Dataset items
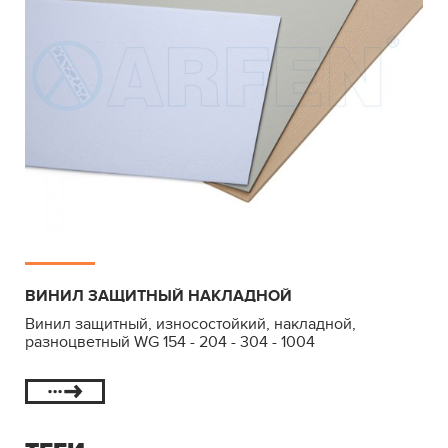
ВИНИЛ ЗАЩИТНЫЙ НАКЛАДНОЙ
Винил защитный, износостойкий, накладной,
разноцветный WG 154 - 204 - 304 - 1004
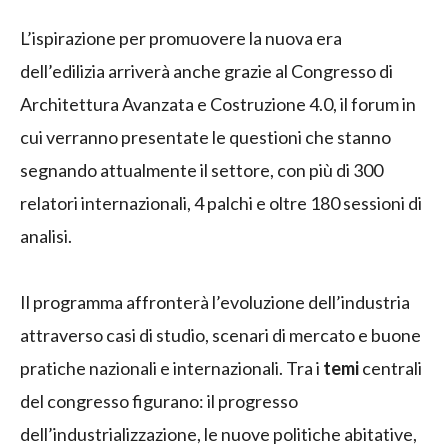
L’ispirazione per promuovere la nuova era
dell’edilizia arriverà anche grazie al Congresso di
Architettura Avanzata e Costruzione 4.0, il forum in
cui verranno presentate le questioni che stanno
segnando attualmente il settore, con più di 300
relatori internazionali, 4 palchi e oltre 180 sessioni di
analisi.
Il programma affronterà l’evoluzione dell’industria
attraverso casi di studio, scenari di mercato e buone
pratiche nazionali e internazionali. Tra i
temi
centrali
del congresso figurano: il progresso
dell’industrializzazione, le nuove politiche abitative,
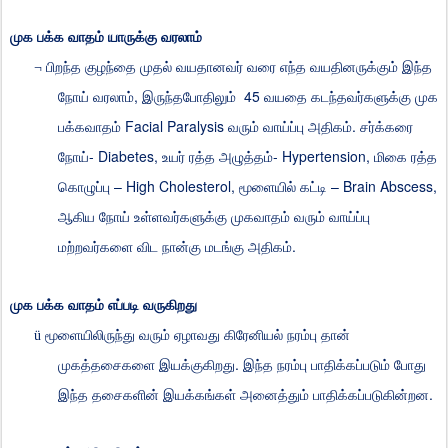
முக
பக்க
வாதம்
யாருக்கு
வரலாம்
¬
பிறந்த
குழந்தை
முதல்
வயதானவர்
வரை
எந்த
வயதினருக்கும்
இந்த
,
45
நோய்
வரலாம்
இருந்தபோதிலும்
வயதை
கடந்தவர்களுக்கு
முக
Facial Paralysis
.
பக்கவாதம்
வரும்
வாய்ப்பு
அதிகம்
சர்க்கரை
- Diabetes,
- Hypertension,
நோய்
உயர்
ரத்த
அழுத்தம்
மிகை
ரத்த
– High Cholesterol,
– Brain Abscess,
கொழுப்பு
மூளையில்
கட்டி
ஆகிய
நோய்
உள்ளவர்களுக்கு
முகவாதம்
வரும்
வாய்ப்பு
.
மற்றவர்களை
விட
நான்கு
மடங்கு
அதிகம்
முக
பக்க
வாதம்
எப்படி
வருகிறது
ü
மூளையிலிருந்து
வரும்
ஏழாவது
கிரேனியல்
நரம்பு
தான்
.
முகத்தசைகளை
இயக்குகிறது
இந்த
நரம்பு
பாதிக்கப்படும்
போது
.
இந்த
தசைகளின்
இயக்கங்கள்
அனைத்தும்
பாதிக்கப்படுகின்றன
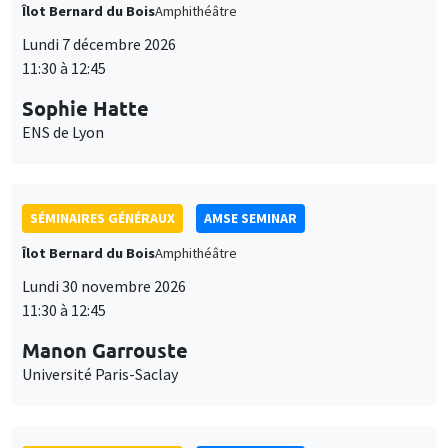
Îlot Bernard du Bois
Amphithéâtre
Lundi 7 décembre 2026
11:30 à 12:45
Sophie Hatte
ENS de Lyon
SÉMINAIRES GÉNÉRAUX
AMSE SEMINAR
Îlot Bernard du Bois
Amphithéâtre
Lundi 30 novembre 2026
11:30 à 12:45
Manon Garrouste
Université Paris-Saclay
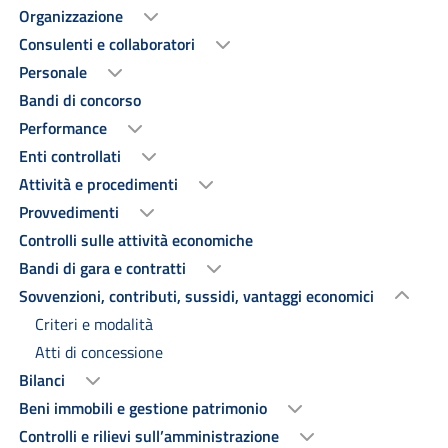
Organizzazione
Consulenti e collaboratori
Personale
Bandi di concorso
Performance
Enti controllati
Attività e procedimenti
Provvedimenti
Controlli sulle attività economiche
Bandi di gara e contratti
Sovvenzioni, contributi, sussidi, vantaggi economici
Criteri e modalità
Atti di concessione
Bilanci
Beni immobili e gestione patrimonio
Controlli e rilievi sull’amministrazione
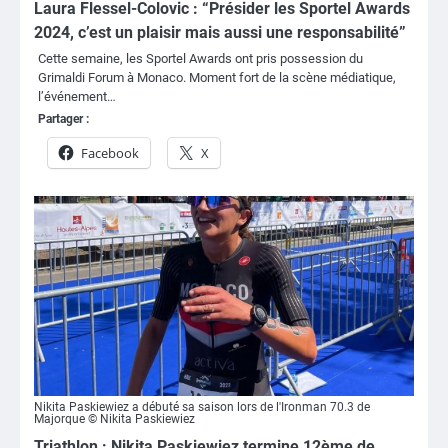
Laura Flessel-Colovic : “Présider les Sportel Awards
2024, c’est un plaisir mais aussi une responsabilité”
Cette semaine, les Sportel Awards ont pris possession du
Grimaldi Forum à Monaco. Moment fort de la scène médiatique,
l’événement…
Partager :
Facebook
X
Nikita Paskiewiez a débuté sa saison lors de l'Ironman 70.3 de
Majorque © Nikita Paskiewiez
Triathlon : Nikita Paskiewiez termine 12ème de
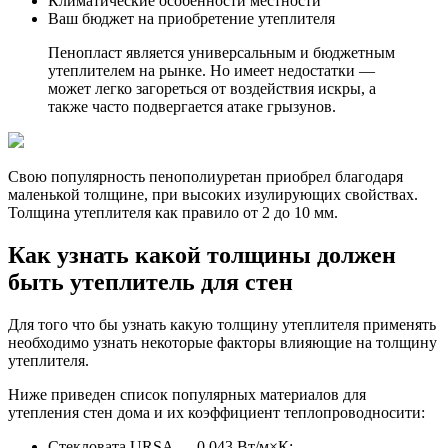
Климатические особенности местности
Ваш бюджет на приобретение утеплителя
Пенопласт является универсальным и бюджетным
утеплителем на рынке. Но имеет недостатки —
может легко загореться от воздействия искры, а
также часто подвергается атаке грызунов.
Свою популярность пенополиуретан приобрел благодаря
маленькой толщине, при высоких изулирующих свойствах.
Толщина утеплителя как правило от 2 до 10 мм.
Как узнать какой толщины должен
быть утеплитель для стен
Для того что бы узнать какую толщину утеплителя применять
необходимо узнать некоторые факторы влияющие на толщину
утеплителя.
Ниже приведен список популярных материалов для
утепления стен дома и их коэффициент теплопроводносити:
Стекловата URSA — 0.043 Вт/м×К;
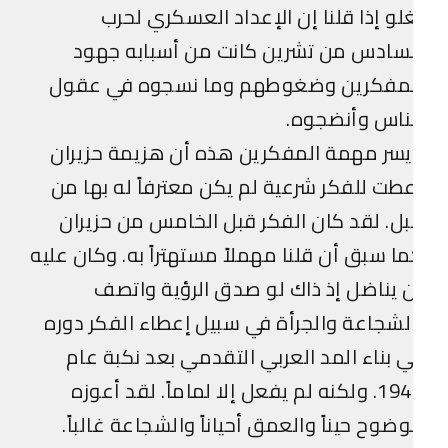
لو إذا قلنا إن الإعداد العسكري لحرب
لسادس من تشرين كانت من أسبابه جهود
لمفكرين وضغوطهم وما نسجوه في عقول
ناس وأنضجوه.
سر مهمة المفكرين هذه أن هزيمة حزيران
طت للفكر شرعية لم يكن معترفاً له بها من
ل. لقد كان الفكر قبل الخامس من حزيران
ا سبق أن قلنا مهملاً مستهتراً به. وكان عليه
 يناضل إذ ذاك لو صدق الرؤية واتصف
لشجاعة والجرأة في سبيل إعطاء الفكر دوره
 بناء المد العربي التقدمي بعد نكبة عام
1948. ولكنه لم يفعل إلا لماماً. لقد أعوزه
وضوح حيناً والعمق أحياناً والشجاعة غالباً.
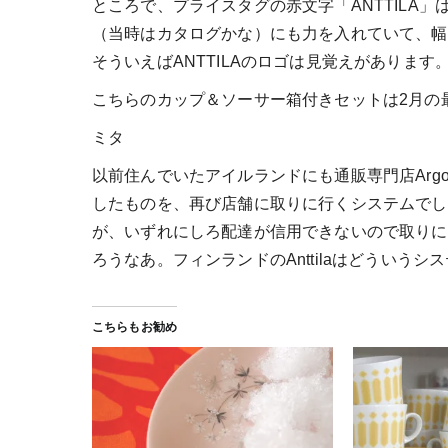
ところで、プライスタグの赤文字「ANTTILA」
（当時はカタログかな）にも力を入れていて、幅
そういえばANTTILAのロゴは見覚えがありま
こちらのカップ＆ソーサー箱付きセットは2月の
ミタ
以前住んでいたアイルランドにも通販専門店Arg
したものを、再び店舗に取りに行くシステムでした
が、いずれにしろ配達が信用できないので取りに
ろうなあ。フィンランドのAnttilaはどういう
こちらもお勧め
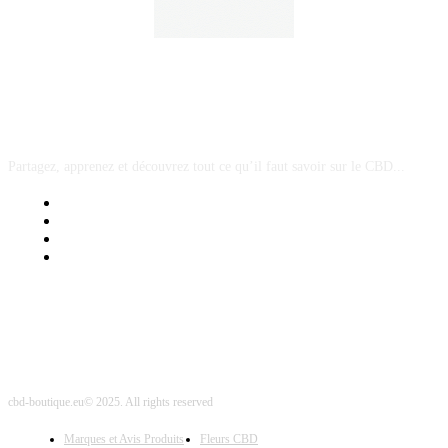
A PROPOS
Partagez, apprenez et découvrez tout ce qu’il faut savoir sur le CBD...
Mentions Légales
Contact Sponsored Post
Nos Partenaires
Site Map
cbd-boutique.eu© 2025. All rights reserved
Marques et Avis Produits
Fleurs CBD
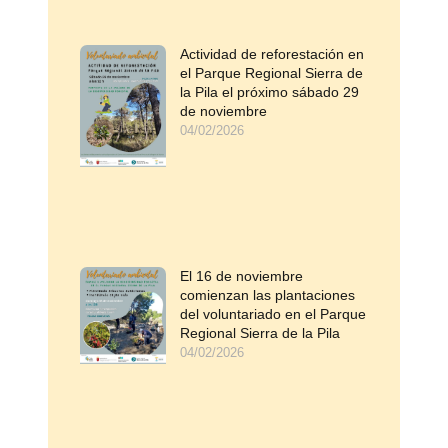
Actividad de reforestación en
el Parque Regional Sierra de
la Pila el próximo sábado 29
de noviembre
04/02/2026
El 16 de noviembre
comienzan las plantaciones
del voluntariado en el Parque
Regional Sierra de la Pila
04/02/2026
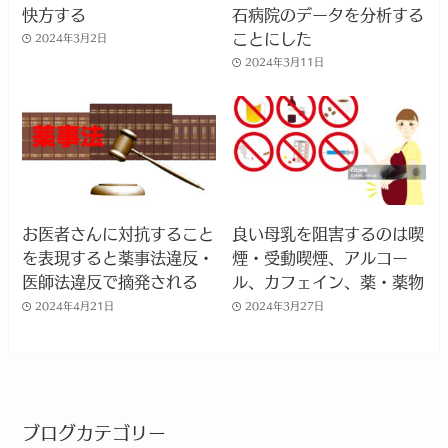
快方する
石病院のデータを分析する
ことにした
2024年3月2日
2024年3月11日
お医者さんに対抗すること
良い母乳を阻害するのは喫
を表現すると薬事法違反・
煙・受動喫煙、アルコー
医師法違反で摘発される
ル、カフェイン、薬・薬物
2024年4月21日
2024年3月27日
ブログカテゴリー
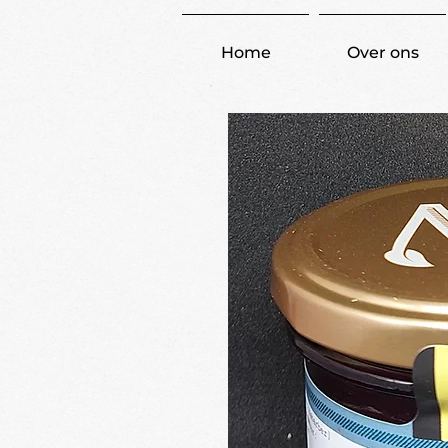
Home
Over ons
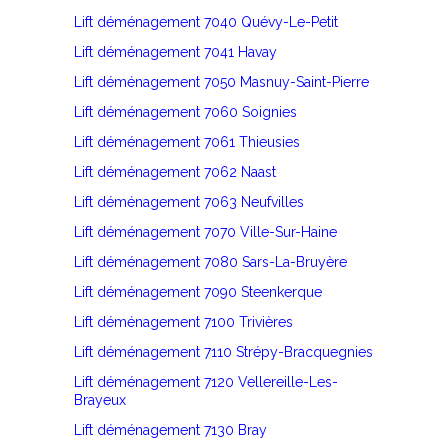
Lift déménagement 7040 Quévy-Le-Petit
Lift déménagement 7041 Havay
Lift déménagement 7050 Masnuy-Saint-Pierre
Lift déménagement 7060 Soignies
Lift déménagement 7061 Thieusies
Lift déménagement 7062 Naast
Lift déménagement 7063 Neufvilles
Lift déménagement 7070 Ville-Sur-Haine
Lift déménagement 7080 Sars-La-Bruyère
Lift déménagement 7090 Steenkerque
Lift déménagement 7100 Trivières
Lift déménagement 7110 Strépy-Bracquegnies
Lift déménagement 7120 Vellereille-Les-
Brayeux
Lift déménagement 7130 Bray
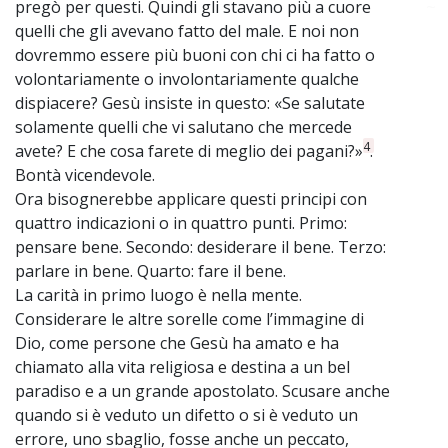
pregò per questi. Quindi gli stavano più a cuore
~
quelli che gli avevano fatto del male. E noi non
dovremmo essere più buoni con chi ci ha fatto o
volontariamente o involontariamente qualche
dispiacere? Gesù insiste in questo: «Se salutate
solamente quelli che vi salutano che mercede
4
avete? E che cosa farete di meglio dei pagani?»
.
Bontà vicendevole.
Ora bisognerebbe applicare questi principi con
quattro indicazioni o in quattro punti. Primo:
pensare bene. Secondo: desiderare il bene. Terzo:
parlare in bene. Quarto: fare il bene.
La carità in primo luogo è nella mente.
Considerare le altre sorelle come l’immagine di
Dio, come persone che Gesù ha amato e ha
chiamato alla vita religiosa e destina a un bel
paradiso e a un grande apostolato. Scusare anche
quando si è veduto un difetto o si è veduto un
errore, uno sbaglio, fosse anche un peccato,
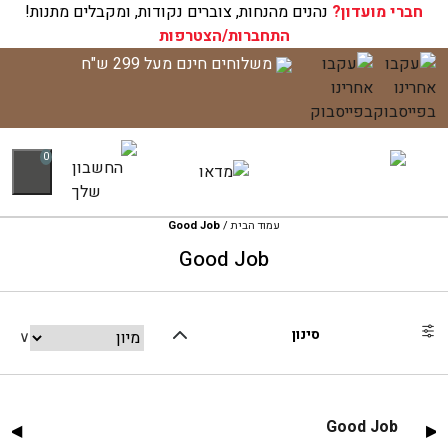
חברי מועדון?
עגלת הקניות שלך ריקה כעת!
נהנים מהנחות, צוברים נקודות, ומקבלים מתנות!
התחברות/הצטרפות
לג
משלוחים חינם מעל 299 ש"ח
תוכן
0
עמוד הבית
/
Good Job
Good Job
סינון
Good Job
◀
▶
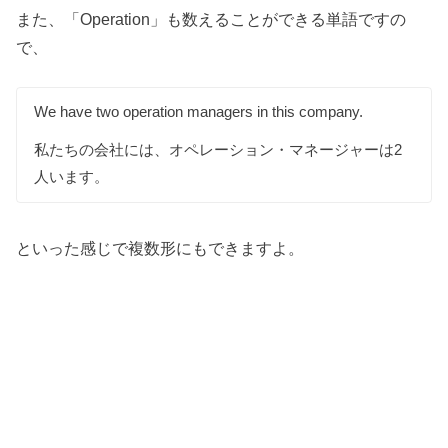
また、「Operation」も数えることができる単語ですの
で、
We have two operation managers in this company.
私たちの会社には、オペレーション・マネージャーは2
人います。
といった感じで複数形にもできますよ。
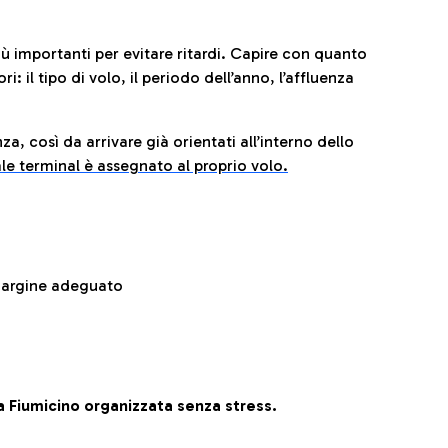
iù importanti per evitare ritardi. Capire con quanto
: il tipo di volo, il periodo dell’anno, l’affluenza
za, così da arrivare già orientati all’interno dello
le terminal è assegnato al proprio volo.
 margine adeguato
 Fiumicino organizzata senza stress.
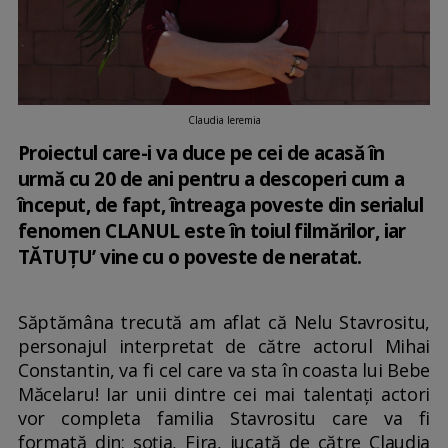
Claudia Ieremia
Proiectul care-i va duce pe cei de acasă în
urmă cu 20 de ani pentru a descoperi cum a
început, de fapt, întreaga poveste din serialul
fenomen CLANUL este în toiul filmărilor, iar
TĂTUȚU’ vine cu o poveste de neratat.
Săptămâna trecută am aflat că Nelu Stavrositu,
personajul interpretat de către actorul Mihai
Constantin, va fi cel care va sta în coasta lui Bebe
Măcelaru! Iar unii dintre cei mai talentați actori
vor completa familia Stavrositu care va fi
formată din: soția, Fira, jucată de către Claudia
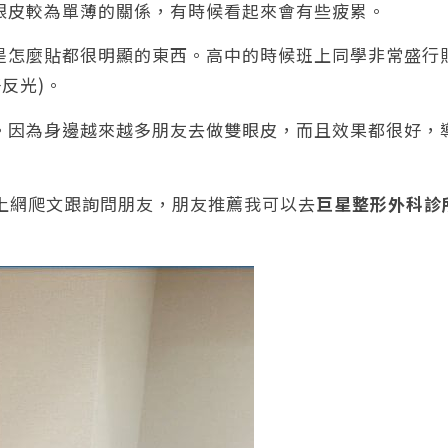
眼皮較為單薄的關係，有時候看起來會有些疲累。
是怎麼貼都很明顯的東西。高中的時候班上同學非常盛行
反光)。
。因為身邊越來越多朋友去做雙眼皮，而且效果都很好，
始上網爬文跟詢問朋友，朋友推薦我可以去
巨星整形外科診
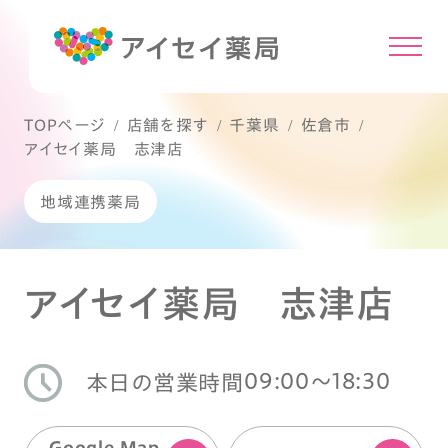
TOPページ
店舗を探す
千葉県
佐倉市
アイセイ薬局 志津店
地域連携薬局
アイセイ薬局 志津店
09:00〜18:30
本日の営業時間
Google Map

» **ACTION ITEM**
Print verbatim every line of the data from its start through the line containing "dell’industrializzazione, le nuove", both included, and omit the pictures from your output.

» **ANSWER TO THIS PROBLEM**
ВИНИЛ ЗАЩИТНЫЙ НАКЛАДНОЙ
Винил защитный, износостойкий, накладной,
разноцветный WG 154 - 204 - 304 - 1004
L’ispirazione per promuovere la nuova era
dell’edilizia arriverà anche grazie al Congresso di
Architettura Avanzata e Costruzione 4.0, il forum in
cui verranno presentate le questioni che stanno
segnando attualmente il settore, con più di 300
relatori internazionali, 4 palchi e oltre 180 sessioni di
analisi.
Il programma affronterà l’evoluzione dell’industria
attraverso casi di studio, scenari di mercato e buone
pratiche nazionali e internazionali. Tra i
temi
centrali
del congresso figurano: il progresso
dell’industrializzazione, le nuove politiche abitative,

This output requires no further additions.